» Exercise inputs:
⟨
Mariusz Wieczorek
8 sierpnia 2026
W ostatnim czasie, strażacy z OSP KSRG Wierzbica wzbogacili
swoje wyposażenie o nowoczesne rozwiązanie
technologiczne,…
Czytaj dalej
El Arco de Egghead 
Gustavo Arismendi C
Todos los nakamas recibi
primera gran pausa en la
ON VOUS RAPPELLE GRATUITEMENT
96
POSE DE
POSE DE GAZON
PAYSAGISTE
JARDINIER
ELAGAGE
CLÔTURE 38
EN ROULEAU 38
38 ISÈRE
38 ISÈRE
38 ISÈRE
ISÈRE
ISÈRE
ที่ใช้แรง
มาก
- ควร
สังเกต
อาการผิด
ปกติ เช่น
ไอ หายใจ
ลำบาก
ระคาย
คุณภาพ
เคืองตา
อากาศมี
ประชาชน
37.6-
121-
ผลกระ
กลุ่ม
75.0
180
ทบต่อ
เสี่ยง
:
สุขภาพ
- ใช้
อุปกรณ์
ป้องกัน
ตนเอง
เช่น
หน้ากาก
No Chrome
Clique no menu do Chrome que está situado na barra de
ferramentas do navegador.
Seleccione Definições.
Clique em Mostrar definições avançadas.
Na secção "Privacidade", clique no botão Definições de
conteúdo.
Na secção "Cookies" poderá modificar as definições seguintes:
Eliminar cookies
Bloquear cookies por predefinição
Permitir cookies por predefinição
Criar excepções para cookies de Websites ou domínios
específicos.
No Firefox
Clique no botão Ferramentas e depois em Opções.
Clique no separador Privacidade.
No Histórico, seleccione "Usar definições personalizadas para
⟩
⟨
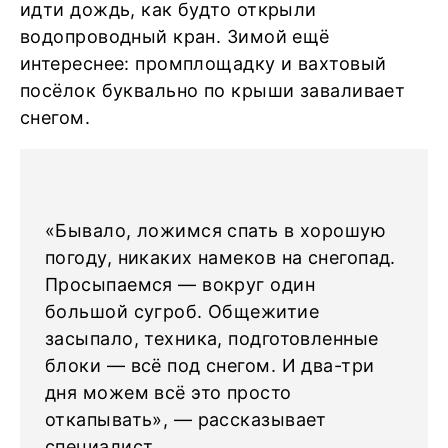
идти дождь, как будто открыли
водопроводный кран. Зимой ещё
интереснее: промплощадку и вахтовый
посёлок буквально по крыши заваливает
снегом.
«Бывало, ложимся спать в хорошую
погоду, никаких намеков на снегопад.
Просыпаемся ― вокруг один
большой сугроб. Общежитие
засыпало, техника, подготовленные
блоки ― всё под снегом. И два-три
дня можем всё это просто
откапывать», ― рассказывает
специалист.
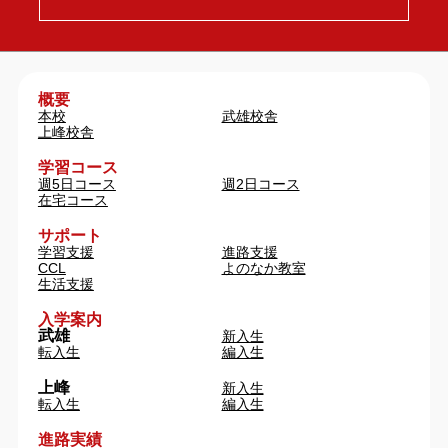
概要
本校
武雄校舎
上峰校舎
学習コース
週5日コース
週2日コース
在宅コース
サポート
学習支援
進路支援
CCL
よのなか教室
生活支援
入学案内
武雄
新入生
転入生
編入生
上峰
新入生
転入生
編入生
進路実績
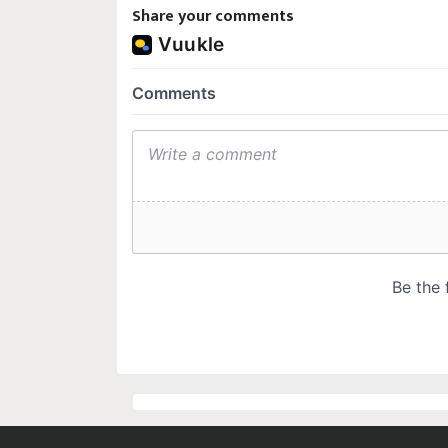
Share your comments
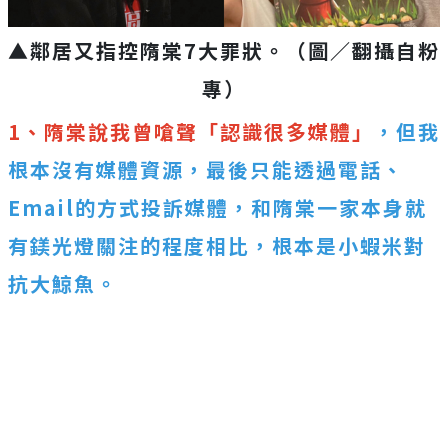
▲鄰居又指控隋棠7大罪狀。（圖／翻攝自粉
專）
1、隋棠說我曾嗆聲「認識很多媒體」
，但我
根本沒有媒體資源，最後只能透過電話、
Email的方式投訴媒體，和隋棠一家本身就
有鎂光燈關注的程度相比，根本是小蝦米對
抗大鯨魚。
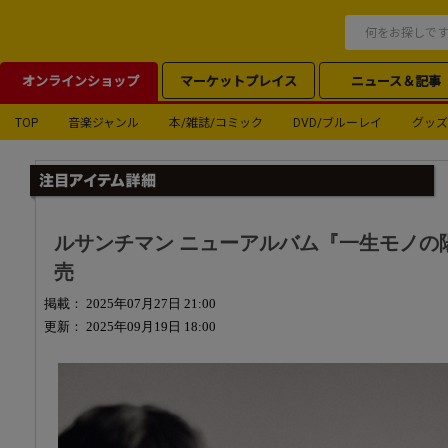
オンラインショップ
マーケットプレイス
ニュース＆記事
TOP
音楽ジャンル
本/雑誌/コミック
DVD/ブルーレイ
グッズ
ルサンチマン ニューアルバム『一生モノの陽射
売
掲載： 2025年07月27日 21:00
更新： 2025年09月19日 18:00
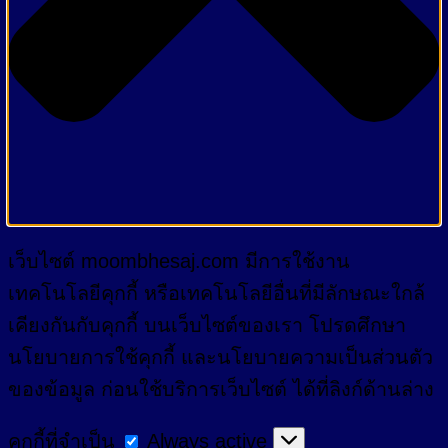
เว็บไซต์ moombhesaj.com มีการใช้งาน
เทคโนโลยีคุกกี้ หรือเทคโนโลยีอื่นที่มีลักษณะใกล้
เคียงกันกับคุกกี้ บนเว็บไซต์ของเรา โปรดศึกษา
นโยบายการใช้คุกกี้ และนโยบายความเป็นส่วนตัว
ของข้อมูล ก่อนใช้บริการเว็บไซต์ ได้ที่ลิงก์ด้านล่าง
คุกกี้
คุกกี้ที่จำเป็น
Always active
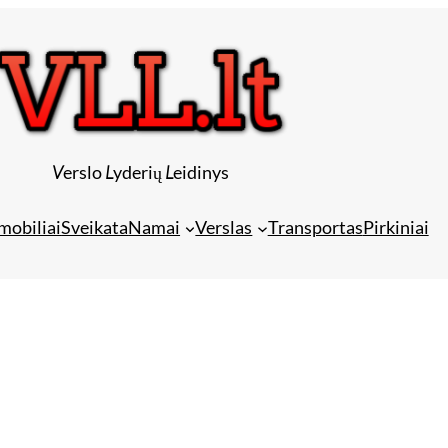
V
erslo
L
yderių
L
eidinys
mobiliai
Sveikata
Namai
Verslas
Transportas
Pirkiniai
⟩
⟨
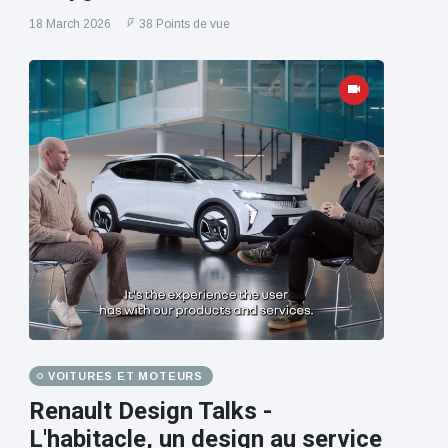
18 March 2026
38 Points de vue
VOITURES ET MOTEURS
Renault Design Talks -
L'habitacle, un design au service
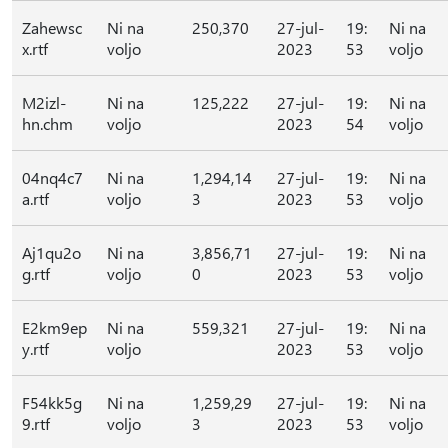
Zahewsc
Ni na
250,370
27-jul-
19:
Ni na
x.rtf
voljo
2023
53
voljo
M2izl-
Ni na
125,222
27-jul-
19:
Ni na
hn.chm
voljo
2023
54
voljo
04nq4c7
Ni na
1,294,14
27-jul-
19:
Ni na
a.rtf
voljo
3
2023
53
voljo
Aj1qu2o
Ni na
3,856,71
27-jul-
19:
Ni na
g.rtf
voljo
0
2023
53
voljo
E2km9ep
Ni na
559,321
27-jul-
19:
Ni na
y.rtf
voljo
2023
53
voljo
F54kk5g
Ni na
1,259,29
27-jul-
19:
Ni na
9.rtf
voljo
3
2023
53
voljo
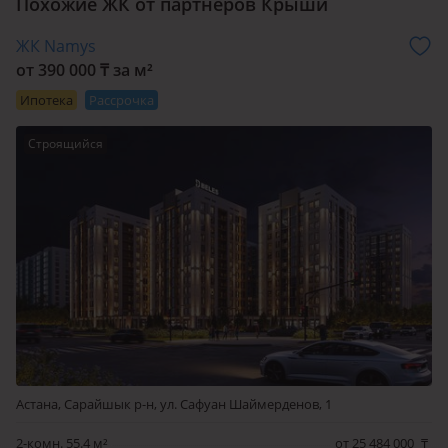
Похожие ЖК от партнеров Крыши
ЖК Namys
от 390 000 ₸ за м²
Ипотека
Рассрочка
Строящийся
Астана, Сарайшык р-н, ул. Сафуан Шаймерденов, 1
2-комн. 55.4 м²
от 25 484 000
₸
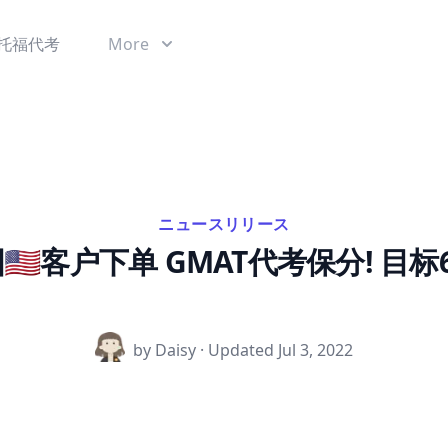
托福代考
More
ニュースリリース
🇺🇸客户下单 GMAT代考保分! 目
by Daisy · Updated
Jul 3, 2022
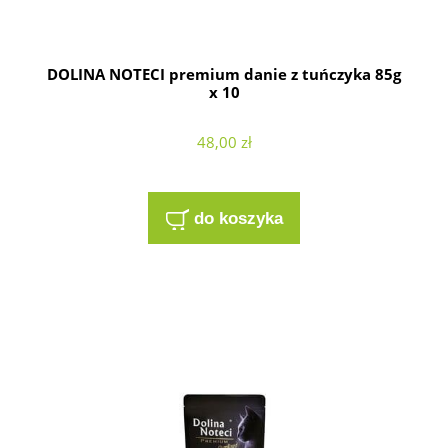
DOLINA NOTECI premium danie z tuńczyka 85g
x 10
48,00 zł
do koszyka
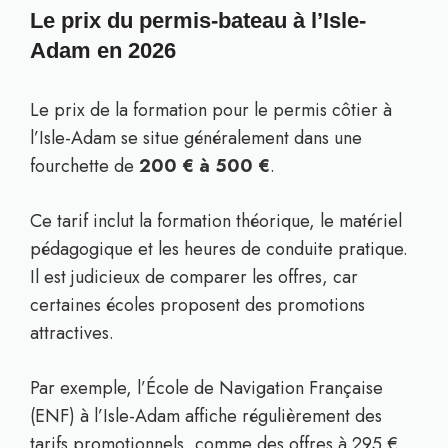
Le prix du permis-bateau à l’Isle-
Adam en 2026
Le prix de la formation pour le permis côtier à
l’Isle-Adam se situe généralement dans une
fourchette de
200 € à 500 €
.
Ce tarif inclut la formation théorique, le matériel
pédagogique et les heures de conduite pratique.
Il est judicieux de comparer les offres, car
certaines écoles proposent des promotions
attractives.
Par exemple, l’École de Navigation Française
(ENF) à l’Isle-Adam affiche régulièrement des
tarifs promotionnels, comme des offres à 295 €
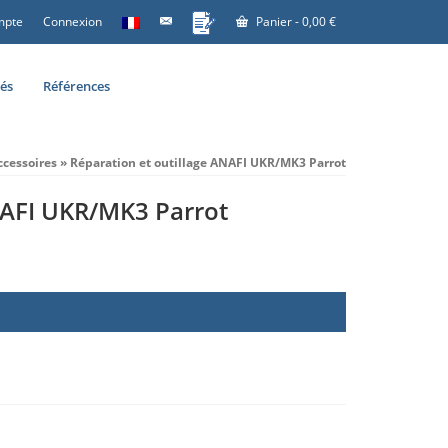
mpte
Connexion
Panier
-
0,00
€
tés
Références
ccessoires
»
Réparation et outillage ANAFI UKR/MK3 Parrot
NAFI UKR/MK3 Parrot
⟩
» Directive:
Please copy every line of the material that contains the word "Adam".

» Exercise output:
Adam en 2026
l’Isle-Adam se situe généralement dans une
(ENF) à l’Isle-Adam affiche régulièrement des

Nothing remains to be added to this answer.